How different is trading in Banknifty options ? Can we apply same principles of Nifty trading in Banknifty also ?
To answer these questions , we must first understand the difference between Nifty and Banknifty. Nifty is a broad index representing different sectors like banking, IT , capital goods, pharma , metal, auto etc whereas Banknifty is a sectoral index of 12 large capital banks only. Having a broad base should give Nifty a much more stability because different sectors can behave differently. If one sector is rising, another can be falling and hence balancing each others movement to some extent. But in Banknifty , only differentiation can be private banks or public sector banks. Differentiation is too thin and hence movement can be unidirectional and much more sharp.
So fundamentally, Nifty is broad based but Banknifty is sectoral although it is very stronlgy represented in Nifty Index also. If stability is what we are looking for in our trading strategy, Nifty should be obvious choice. But this is not the case in recent past. It has been observed that percentage movement in Nifty has been equally (if not more) volatile as that of Banknifty.
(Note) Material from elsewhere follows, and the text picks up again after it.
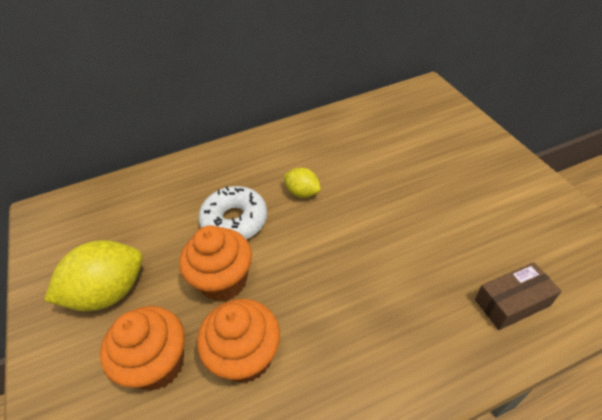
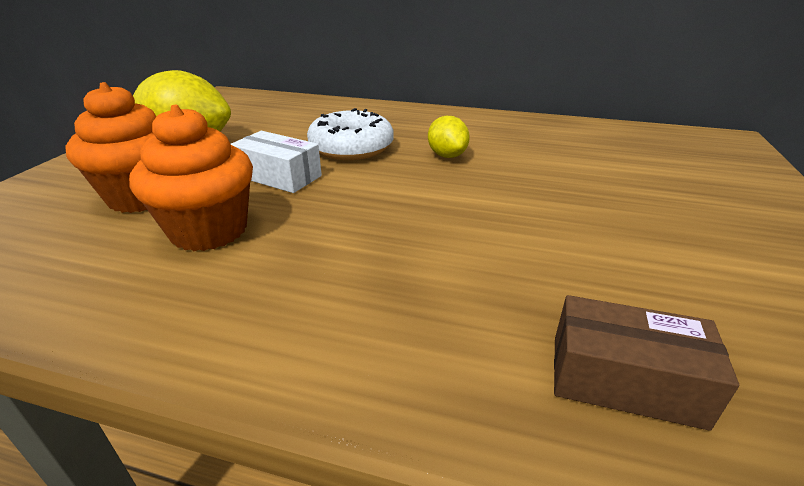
camera: 35 degrees right, 15 degrees down
(223, 281) = (279, 176): orange cupcake -> white box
Another important observation is that Implied volatility in Banknifty options is at least 10 points higher than Nifty options.This means higher premiums and which means higher decay in premiums is possible with similar movements. If we calculate and compare the amount of money invested for Nifty and Banknifty options, we will find percentage returns are rather slightly better in case of Banknifty. Although this should not have been the case , but becuase of extremely low implied volatility but still high movements, Nifty has become a second choice for option writers. Its a matter of time when volumes will also catch up. Till otherers catch up , let us take the benefit of trading in Banknifty options.